Soak the dry adzuki beans or cowpeas (vanpayar) in some water for about half an hour for best results (this is not necessary but will make it better).
After soaking in water for about half an hour, drain the water and rinse the cowpeas in fresh water.
Add the red cowpeas to pressure cooker with 3 cups of water and enough salt, close the cooker and cook for about 12 minutes or until 3 to 4 whistles come.
After 10 to 12 minutes of cooking in medium heat, switch off the pressure cooker and wait for the cooker to cool down.
Meanwhile coarsely grind the coconut, green chili, cumin seeds, ginger and garlic in a food processor without adding water. If the mixture gets too dry, you may sprinkle very little water. Keep this coconut mixture aside.
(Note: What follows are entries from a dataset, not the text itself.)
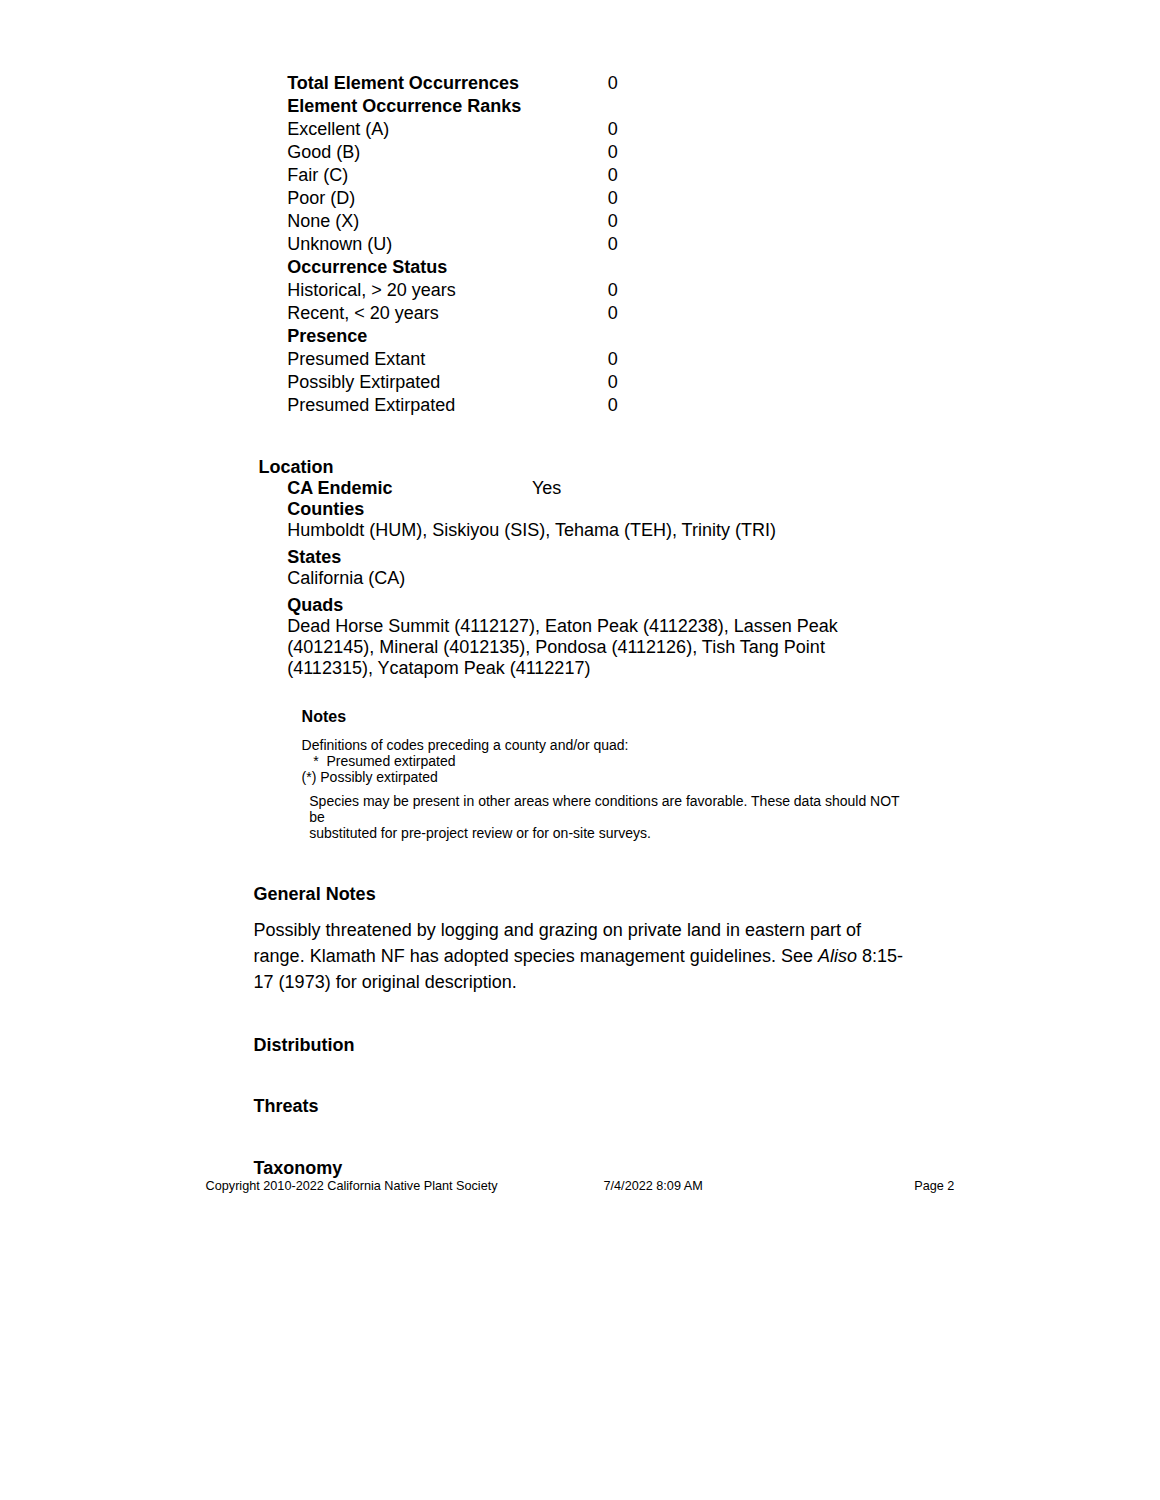| Total Element Occurrences | 0 |
| Element Occurrence Ranks | |
| Excellent (A) | 0 |
| Good (B) | 0 |
| Fair (C) | 0 |
| Poor (D) | 0 |
| None (X) | 0 |
| Unknown (U) | 0 |
| Occurrence Status | |
| Historical, > 20 years | 0 |
| Recent, < 20 years | 0 |
| Presence | |
| Presumed Extant | 0 |
| Possibly Extirpated | 0 |
| Presumed Extirpated | 0 |
Location
CA Endemic
Yes
Counties
Humboldt (HUM), Siskiyou (SIS), Tehama (TEH), Trinity (TRI)
States
California (CA)
Quads
Dead Horse Summit (4112127), Eaton Peak (4112238), Lassen Peak
(4012145), Mineral (4012135), Pondosa (4112126), Tish Tang Point
(4112315), Ycatapom Peak (4112217)
Notes
Definitions of codes preceding a county and/or quad:
* Presumed extirpated
(*) Possibly extirpated
Species may be present in other areas where conditions are favorable. These data should NOT be
substituted for pre-project review or for on-site surveys.
General Notes
Possibly threatened by logging and grazing on private land in eastern part of range. Klamath NF has adopted species management guidelines. See Aliso 8:15-17 (1973) for original description.
Distribution
Threats
Taxonomy
Copyright 2010-2022 California Native Plant Society
7/4/2022 8:09 AM
Page 2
Once the pressure cooker is cooled enough, open the cooker and see if the red cowpeas is cooked enough and soft.
There may be a little water remaining in the cooker after the red cowpeas is cooked, now you can drain this water and discard it or save it for later use as it is great to be used as a healthy delicious broth. However I am just going to heat the contents along with the water for a few minutes in a pan, and I have noticed that as I add the coconut mixture, there won't be anymore water left, as some of the water evaporates and any remaining water will get absorbed in the coconut mixture, so I am not draining the water here, as it will make the dish more delicious with much more flavor. So I will explain how to make the vanpayar thoran without draining out any excess water remaining after cooking the cowpeas.
Peel the shallots or pear onions, wash them and slice in half, keep aside.
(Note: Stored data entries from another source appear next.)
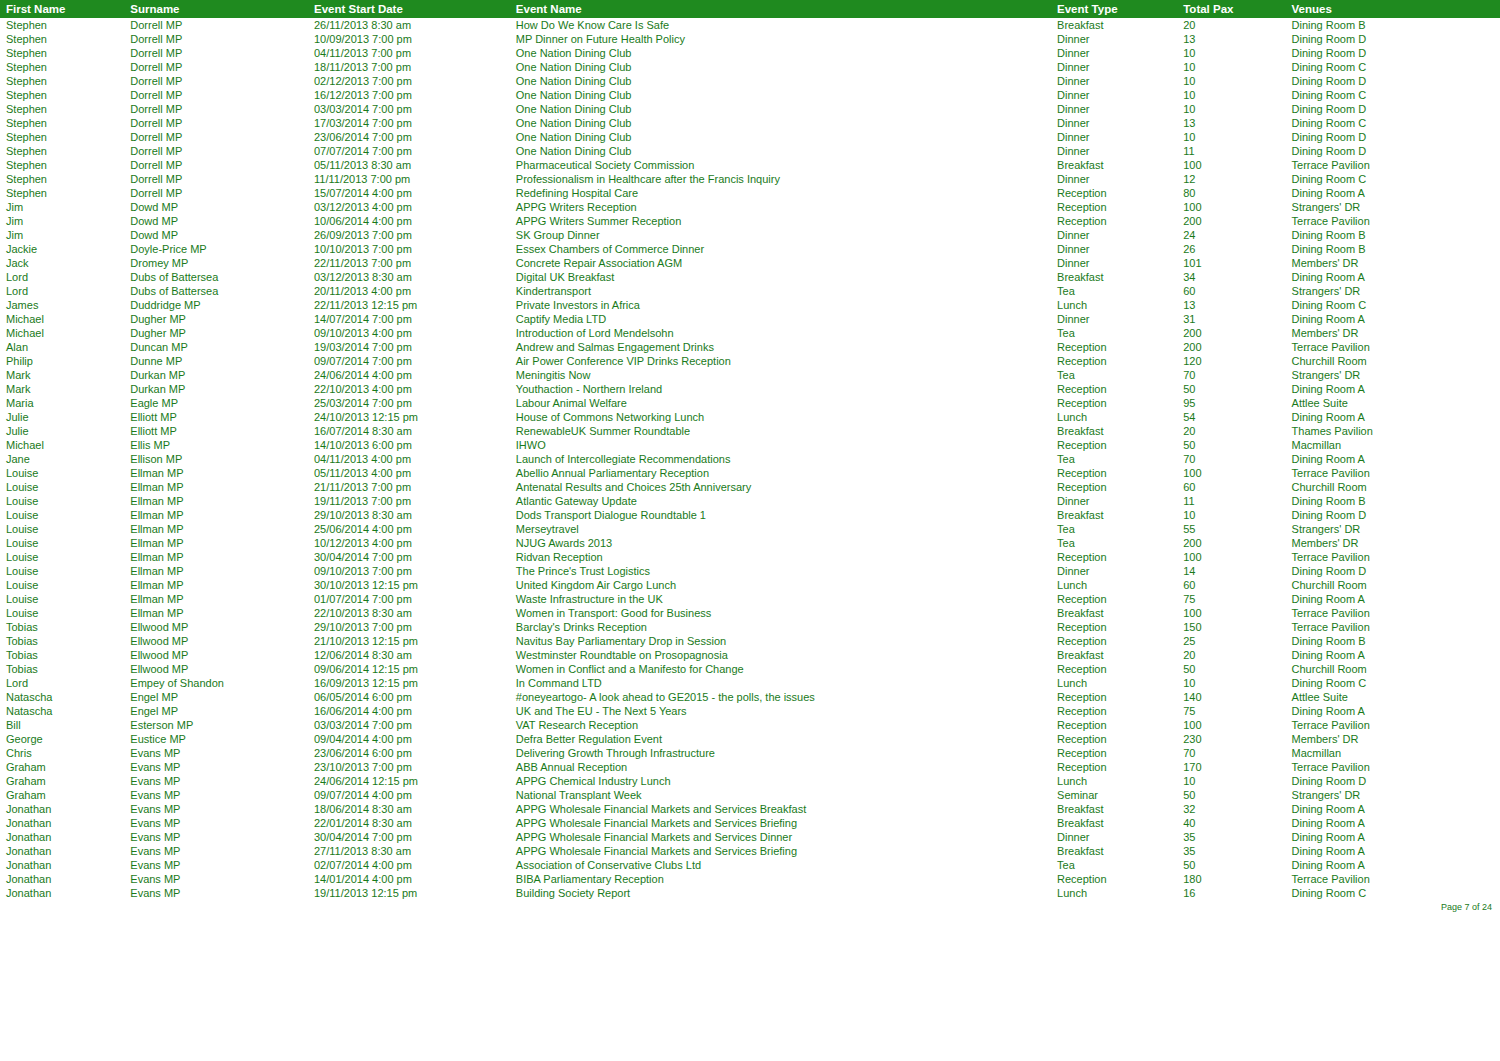| First Name | Surname | Event Start Date | Event Name | Event Type | Total Pax | Venues | |
| --- | --- | --- | --- | --- | --- | --- | --- |
| Stephen | Dorrell MP | 26/11/2013 8:30 am | How Do We Know Care Is Safe | Breakfast | 20 | Dining Room B | |
| Stephen | Dorrell MP | 10/09/2013 7:00 pm | MP Dinner on Future Health Policy | Dinner | 13 | Dining Room D | |
| Stephen | Dorrell MP | 04/11/2013 7:00 pm | One Nation Dining Club | Dinner | 10 | Dining Room D | |
| Stephen | Dorrell MP | 18/11/2013 7:00 pm | One Nation Dining Club | Dinner | 10 | Dining Room C | |
| Stephen | Dorrell MP | 02/12/2013 7:00 pm | One Nation Dining Club | Dinner | 10 | Dining Room D | |
| Stephen | Dorrell MP | 16/12/2013 7:00 pm | One Nation Dining Club | Dinner | 10 | Dining Room C | |
| Stephen | Dorrell MP | 03/03/2014 7:00 pm | One Nation Dining Club | Dinner | 10 | Dining Room D | |
| Stephen | Dorrell MP | 17/03/2014 7:00 pm | One Nation Dining Club | Dinner | 13 | Dining Room C | |
| Stephen | Dorrell MP | 23/06/2014 7:00 pm | One Nation Dining Club | Dinner | 10 | Dining Room D | |
| Stephen | Dorrell MP | 07/07/2014 7:00 pm | One Nation Dining Club | Dinner | 11 | Dining Room D | |
| Stephen | Dorrell MP | 05/11/2013 8:30 am | Pharmaceutical Society Commission | Breakfast | 100 | Terrace Pavilion | |
| Stephen | Dorrell MP | 11/11/2013 7:00 pm | Professionalism in Healthcare after the Francis Inquiry | Dinner | 12 | Dining Room C | |
| Stephen | Dorrell MP | 15/07/2014 4:00 pm | Redefining Hospital Care | Reception | 80 | Dining Room A | |
| Jim | Dowd MP | 03/12/2013 4:00 pm | APPG Writers Reception | Reception | 100 | Strangers' DR | |
| Jim | Dowd MP | 10/06/2014 4:00 pm | APPG Writers Summer Reception | Reception | 200 | Terrace Pavilion | |
| Jim | Dowd MP | 26/09/2013 7:00 pm | SK Group Dinner | Dinner | 24 | Dining Room B | |
| Jackie | Doyle-Price MP | 10/10/2013 7:00 pm | Essex Chambers of Commerce Dinner | Dinner | 26 | Dining Room B | |
| Jack | Dromey MP | 22/11/2013 7:00 pm | Concrete Repair Association AGM | Dinner | 101 | Members' DR | |
| Lord | Dubs of Battersea | 03/12/2013 8:30 am | Digital UK Breakfast | Breakfast | 34 | Dining Room A | |
| Lord | Dubs of Battersea | 20/11/2013 4:00 pm | Kindertransport | Tea | 60 | Strangers' DR | |
| James | Duddridge MP | 22/11/2013 12:15 pm | Private Investors in Africa | Lunch | 13 | Dining Room C | |
| Michael | Dugher MP | 14/07/2014 7:00 pm | Captify Media LTD | Dinner | 31 | Dining Room A | |
| Michael | Dugher MP | 09/10/2013 4:00 pm | Introduction of Lord Mendelsohn | Tea | 200 | Members' DR | |
| Alan | Duncan MP | 19/03/2014 7:00 pm | Andrew and Salmas Engagement Drinks | Reception | 200 | Terrace Pavilion | |
| Philip | Dunne MP | 09/07/2014 7:00 pm | Air Power Conference VIP Drinks Reception | Reception | 120 | Churchill Room | |
| Mark | Durkan MP | 24/06/2014 4:00 pm | Meningitis Now | Tea | 70 | Strangers' DR | |
| Mark | Durkan MP | 22/10/2013 4:00 pm | Youthaction - Northern Ireland | Reception | 50 | Dining Room A | |
| Maria | Eagle MP | 25/03/2014 7:00 pm | Labour Animal Welfare | Reception | 95 | Attlee Suite | |
| Julie | Elliott MP | 24/10/2013 12:15 pm | House of Commons Networking Lunch | Lunch | 54 | Dining Room A | |
| Julie | Elliott MP | 16/07/2014 8:30 am | RenewableUK Summer Roundtable | Breakfast | 20 | Thames Pavilion | |
| Michael | Ellis MP | 14/10/2013 6:00 pm | IHWO | Reception | 50 | Macmillan | |
| Jane | Ellison MP | 04/11/2013 4:00 pm | Launch of Intercollegiate Recommendations | Tea | 70 | Dining Room A | |
| Louise | Ellman MP | 05/11/2013 4:00 pm | Abellio Annual Parliamentary Reception | Reception | 100 | Terrace Pavilion | |
| Louise | Ellman MP | 21/11/2013 7:00 pm | Antenatal Results and Choices 25th Anniversary | Reception | 60 | Churchill Room | |
| Louise | Ellman MP | 19/11/2013 7:00 pm | Atlantic Gateway Update | Dinner | 11 | Dining Room B | |
| Louise | Ellman MP | 29/10/2013 8:30 am | Dods Transport Dialogue Roundtable 1 | Breakfast | 10 | Dining Room D | |
| Louise | Ellman MP | 25/06/2014 4:00 pm | Merseytravel | Tea | 55 | Strangers' DR | |
| Louise | Ellman MP | 10/12/2013 4:00 pm | NJUG Awards 2013 | Tea | 200 | Members' DR | |
| Louise | Ellman MP | 30/04/2014 7:00 pm | Ridvan Reception | Reception | 100 | Terrace Pavilion | |
| Louise | Ellman MP | 09/10/2013 7:00 pm | The Prince's Trust Logistics | Dinner | 14 | Dining Room D | |
| Louise | Ellman MP | 30/10/2013 12:15 pm | United Kingdom Air Cargo Lunch | Lunch | 60 | Churchill Room | |
| Louise | Ellman MP | 01/07/2014 7:00 pm | Waste Infrastructure in the UK | Reception | 75 | Dining Room A | |
| Louise | Ellman MP | 22/10/2013 8:30 am | Women in Transport: Good for Business | Breakfast | 100 | Terrace Pavilion | |
| Tobias | Ellwood MP | 29/10/2013 7:00 pm | Barclay's Drinks Reception | Reception | 150 | Terrace Pavilion | |
| Tobias | Ellwood MP | 21/10/2013 12:15 pm | Navitus Bay Parliamentary Drop in Session | Reception | 25 | Dining Room B | |
| Tobias | Ellwood MP | 12/06/2014 8:30 am | Westminster Roundtable on Prosopagnosia | Breakfast | 20 | Dining Room A | |
| Tobias | Ellwood MP | 09/06/2014 12:15 pm | Women in Conflict and a Manifesto for Change | Reception | 50 | Churchill Room | |
| Lord | Empey of Shandon | 16/09/2013 12:15 pm | In Command LTD | Lunch | 10 | Dining Room C | |
| Natascha | Engel MP | 06/05/2014 6:00 pm | #oneyeartogo- A look ahead to GE2015 - the polls, the issues | Reception | 140 | Attlee Suite | |
| Natascha | Engel MP | 16/06/2014 4:00 pm | UK and The EU - The Next 5 Years | Reception | 75 | Dining Room A | |
| Bill | Esterson MP | 03/03/2014 7:00 pm | VAT Research Reception | Reception | 100 | Terrace Pavilion | |
| George | Eustice MP | 09/04/2014 4:00 pm | Defra Better Regulation Event | Reception | 230 | Members' DR | |
| Chris | Evans MP | 23/06/2014 6:00 pm | Delivering Growth Through Infrastructure | Reception | 70 | Macmillan | |
| Graham | Evans MP | 23/10/2013 7:00 pm | ABB Annual Reception | Reception | 170 | Terrace Pavilion | |
| Graham | Evans MP | 24/06/2014 12:15 pm | APPG Chemical Industry Lunch | Lunch | 10 | Dining Room D | |
| Graham | Evans MP | 09/07/2014 4:00 pm | National Transplant Week | Seminar | 50 | Strangers' DR | |
| Jonathan | Evans MP | 18/06/2014 8:30 am | APPG Wholesale Financial Markets and Services Breakfast | Breakfast | 32 | Dining Room A | |
| Jonathan | Evans MP | 22/01/2014 8:30 am | APPG Wholesale Financial Markets and Services Briefing | Breakfast | 40 | Dining Room A | |
| Jonathan | Evans MP | 30/04/2014 7:00 pm | APPG Wholesale Financial Markets and Services Dinner | Dinner | 35 | Dining Room A | |
| Jonathan | Evans MP | 27/11/2013 8:30 am | APPG Wholesale Financial Markets and Services Briefing | Breakfast | 35 | Dining Room A | |
| Jonathan | Evans MP | 02/07/2014 4:00 pm | Association of Conservative Clubs Ltd | Tea | 50 | Dining Room A | |
| Jonathan | Evans MP | 14/01/2014 4:00 pm | BIBA Parliamentary Reception | Reception | 180 | Terrace Pavilion | |
| Jonathan | Evans MP | 19/11/2013 12:15 pm | Building Society Report | Lunch | 16 | Dining Room C | |
Page 7 of 24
Heat 1 tablespoon of oil in a pan and add the mustard seeds.
When the mustard seeds splutter, add the red chilies and curry leaves, fry for a few seconds.
Add the sliced shallots (or pearl onions) and saute for a few minutes, say 2 minutes until the onions starts turning brown.
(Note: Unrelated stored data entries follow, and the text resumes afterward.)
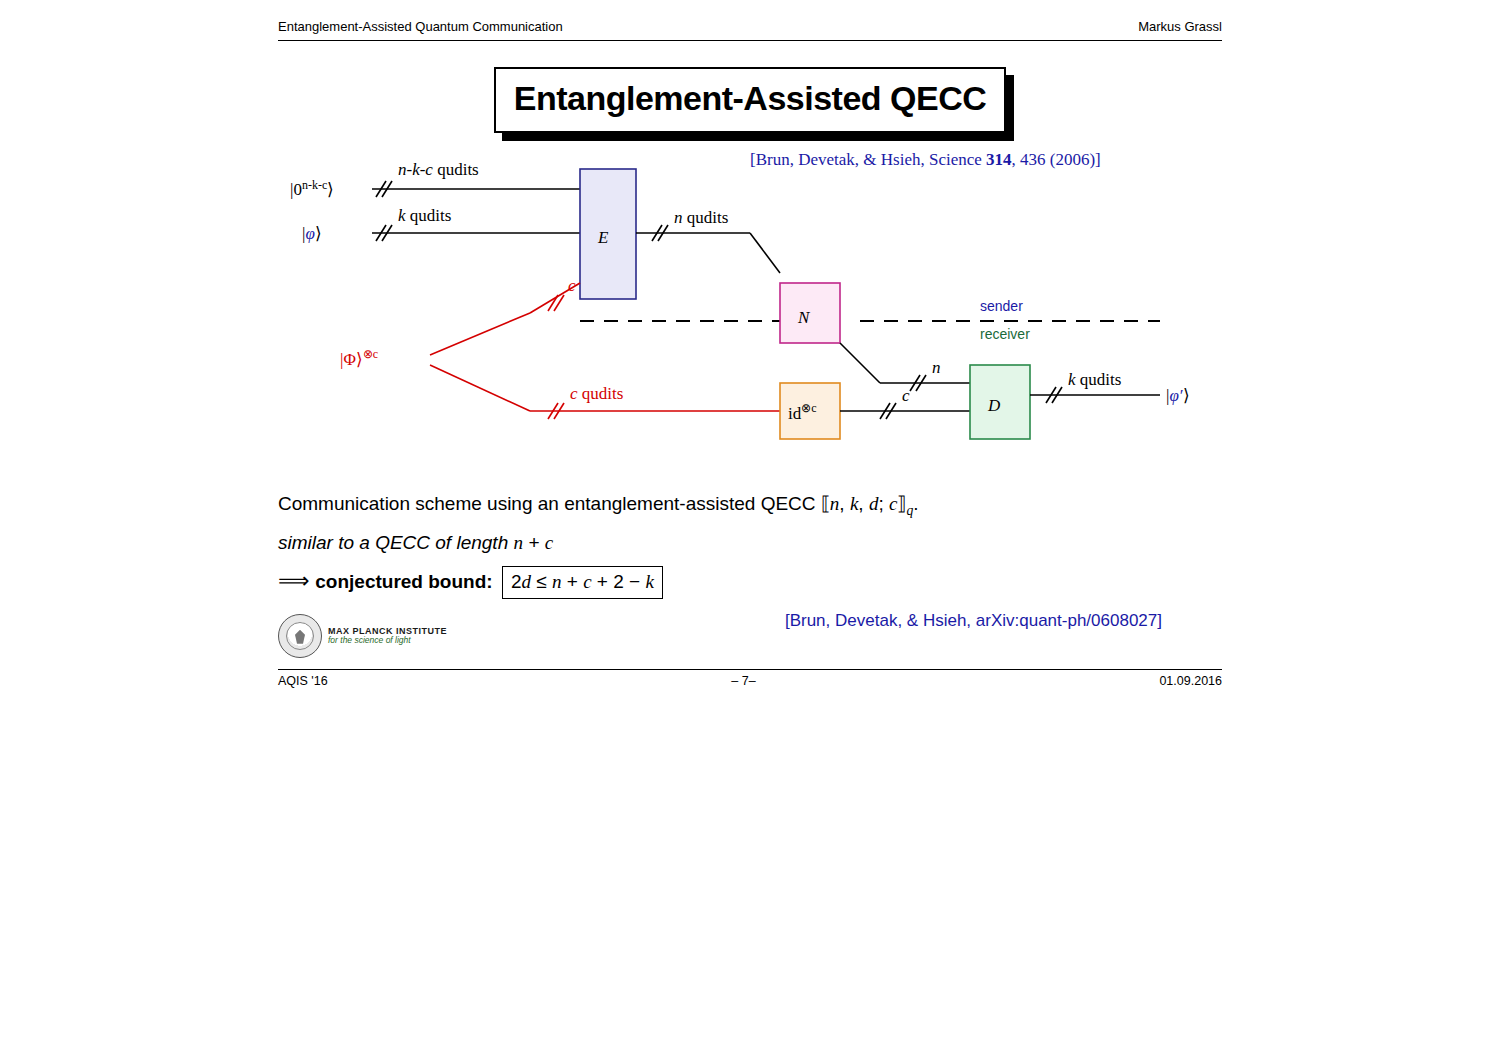Entanglement-Assisted Quantum Communication
Markus Grassl
Entanglement-Assisted QECC
[Brun, Devetak, & Hsieh, Science 314, 436 (2006)] |0n-k-c⟩ n-k-c qudits |φ⟩ k qudits E n qudits c |Φ⟩⊗c c qudits sender receiver N n id⊗c c D k qudits |φ′⟩
Communication scheme using an entanglement-assisted QECC ⟦n, k, d; c⟧q.
similar to a QECC of length n + c
⟹ conjectured bound: 2d ≤ n + c + 2 − k
[Brun, Devetak, & Hsieh, arXiv:quant-ph/0608027]
MAX PLANCK INSTITUTE
for the science of light
AQIS '16
– 7–
01.09.2016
Transfer the contents of the pressure cooker, the cooked red cowpeas and water, to the pan, stir well the contents.
Saute in medium heat for 2 to 3 minutes so the water content will almost evaporate.
Add the turmeric powder and red chili powder, mix the contents well.
Add the grind coconut mixture to the pan, mix everything well and saute for another 2 to 3 minutes so the remaining water will get absorbed by the contents in the pan.
Cover and cook the contents in low heat for another 2 minutes so the flavors will blend nicely.
After 2 minutes, open the pan and add the extra one tablespoon of oil to the thoran, mix well the contents and lightly saute for one more minute.
The delicious vanpayar thoran or red cowpeas dry dish with coconut and spices is ready to be served!